您使用无符号长long格式说明符,但传递int和unsigned long值。促销规则意味着您可以对大小或更小的所有内容草率,这不适用于长期。
Use casts:
printf("unsigned long long int: \n%llu to %llu \n\n",
0ULL, (unsigned long long) ULONG_MAX);
Explanation: When passing arguments to printf, any type that can fit in an int is promoted to int, and then any type that can fit in an unsigned int is promoted to unsigned int. It is also okay to pass an unsigned type to a signed format specifier or vice versa as long as the value passed can be represented using the type specified by the format specifier.
说明:将参数传递给printf时,任何可以放入int的类型都会提升为int,然后任何可以放入unsigned int的类型都会提升为unsigned int。只要传递的值可以使用格式说明符指定的类型表示,也可以将无符号类型传递给带符号的格式说明符,反之亦然。
So you must be careful with long and long long, but you can be sloppy with int, short, and char.
所以你必须小心长期和长期,但你可以用int,short和char邋。
Most compilers have settings to make them warn you about this type of error, since it can be detected at compile-time fairly easily; GCC and Clang have -Wformat which results in the following warnings:
大多数编译器都有设置让他们警告你这类错误,因为它可以很容易地在编译时检测到; GCC和Clang有-Wformat导致以下警告:
test.c:5: warning: format ‘%llu’ expects type ‘long long unsigned int’, but argument 2 has type ‘int’ test.c:5: warning: format ‘%llu’ expects type ‘long long unsigned int’, but argument 3 has type ‘long unsigned int’
#2
10
You are not passing unsigned long longs. You are passing an int (0) and unsigned long (ULONG_MAX). You must pass to printf() exactly what you promise to pass in the format string.
你没有传递未签名的长多头。您传递的是int(0)和unsigned long(ULONG_MAX)。您必须准确传递printf()您希望传递的格式字符串。
Try this instead:
试试这个:
printf("unsigned long long int: \n%llu to %llu \n\n", 0ULL, (unsigned long long)ULONG_MAX);
#3
4
ULONG_MAX refers to unsigned long and not to unsigned long long. For the latter, use ULLONG_MAX (note the extra L).
ULONG_MAX指的是unsigned long而不是unsigned long long。对于后者,使用ULLONG_MAX(注意额外的L)。
You need to change the printf() calls like so:
您需要更改printf()调用,如下所示:
printf("unsigned long long int: \n%llu to %llu \n\n", 0ULL, ULLONG_MAX);
printf("unsigned long long int: \n%llu to %llu \n\n", ULLONG_MAX, ULLONG_MAX);
This ensures that the arguments to printf() match the format specifiers.
这可以确保printf()的参数与格式说明符匹配。
#4
0
long long int is a type from the C99 standard, MSVC doesn't support this. Take a compiler with C99 support (like MinGW for Windows) and it will work.

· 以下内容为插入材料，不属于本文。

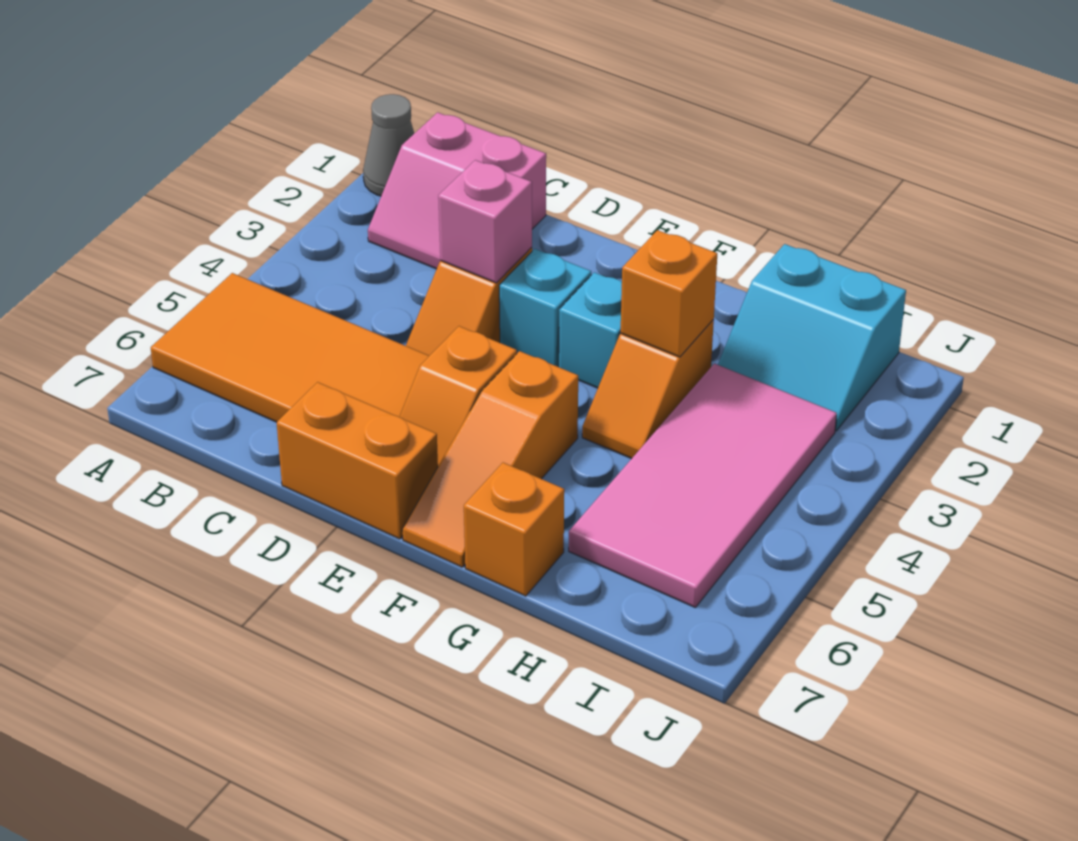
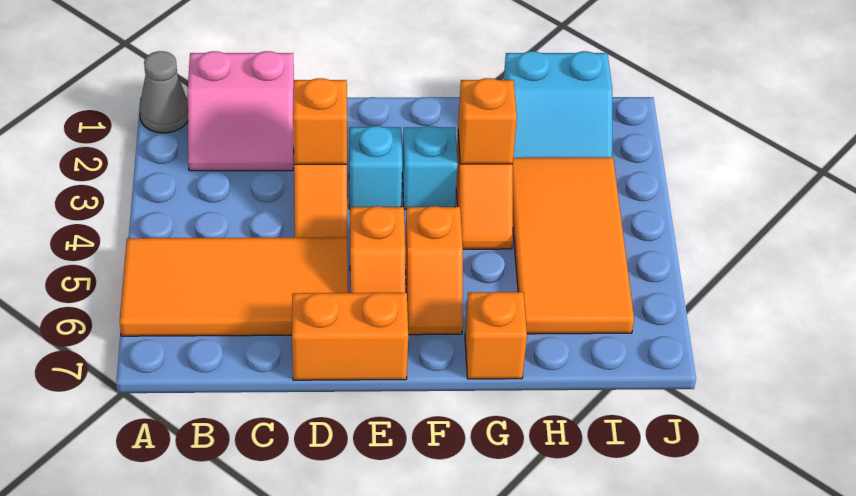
pink 1x1 brick [438,160,532,283] -> orange 1x1 brick [293,78,347,164]
orange 1x3 slope [402,351,578,567] -> orange 1x2 slope [405,206,463,335]
pink 2x4 tile [569,364,837,607] -> orange 2x4 tile [513,157,634,334]

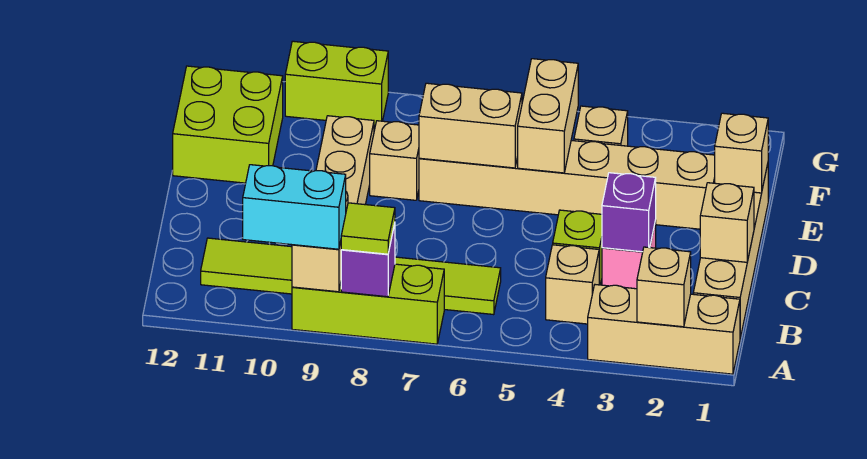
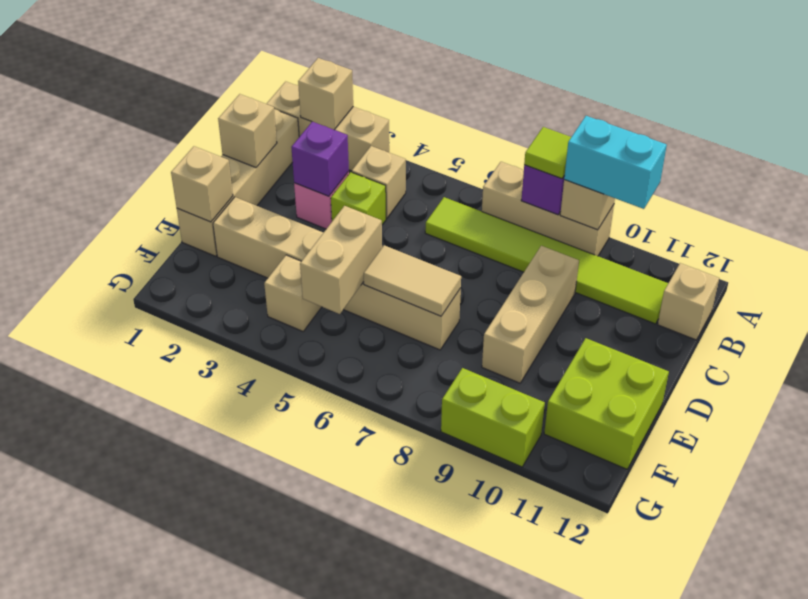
lime 1x3 brick [292,264,444,344] -> tan 1x3 brick [482,162,614,256]
tan 1x2 brick [419,83,522,168] -> tan 1x2 tile [364,245,461,316]
tan 1x1 brick [370,121,419,200] -> tan 1x1 brick moved to [658,263,719,340]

long long int是C99标准的类型,MSVC不支持此。使用支持C99的编译器(如MinGW for Windows),它将工作。
#1
11
This is wrong:
这是错的:
printf("unsigned long long int: \n%llu to %llu \n\n", 0, ULONG_MAX);
You use a unsigned long long format specifier, but you pass an int and an unsigned long value. Promotion rules mean you can be sloppy for everything int-sized or smaller, which does not apply to long long.
您使用无符号长long格式说明符,但传递int和unsigned long值。促销规则意味着您可以对大小或更小的所有内容草率,这不适用于长期。
Use casts:
printf("unsigned long long int: \n%llu to %llu \n\n",
0ULL, (unsigned long long) ULONG_MAX);
Explanation: When passing arguments to printf, any type that can fit in an int is promoted to int, and then any type that can fit in an unsigned int is promoted to unsigned int. It is also okay to pass an unsigned type to a signed format specifier or vice versa as long as the value passed can be represented using the type specified by the format specifier.
说明:将参数传递给printf时,任何可以放入int的类型都会提升为int,然后任何可以放入unsigned int的类型都会提升为unsigned int。只要传递的值可以使用格式说明符指定的类型表示,也可以将无符号类型传递给带符号的格式说明符,反之亦然。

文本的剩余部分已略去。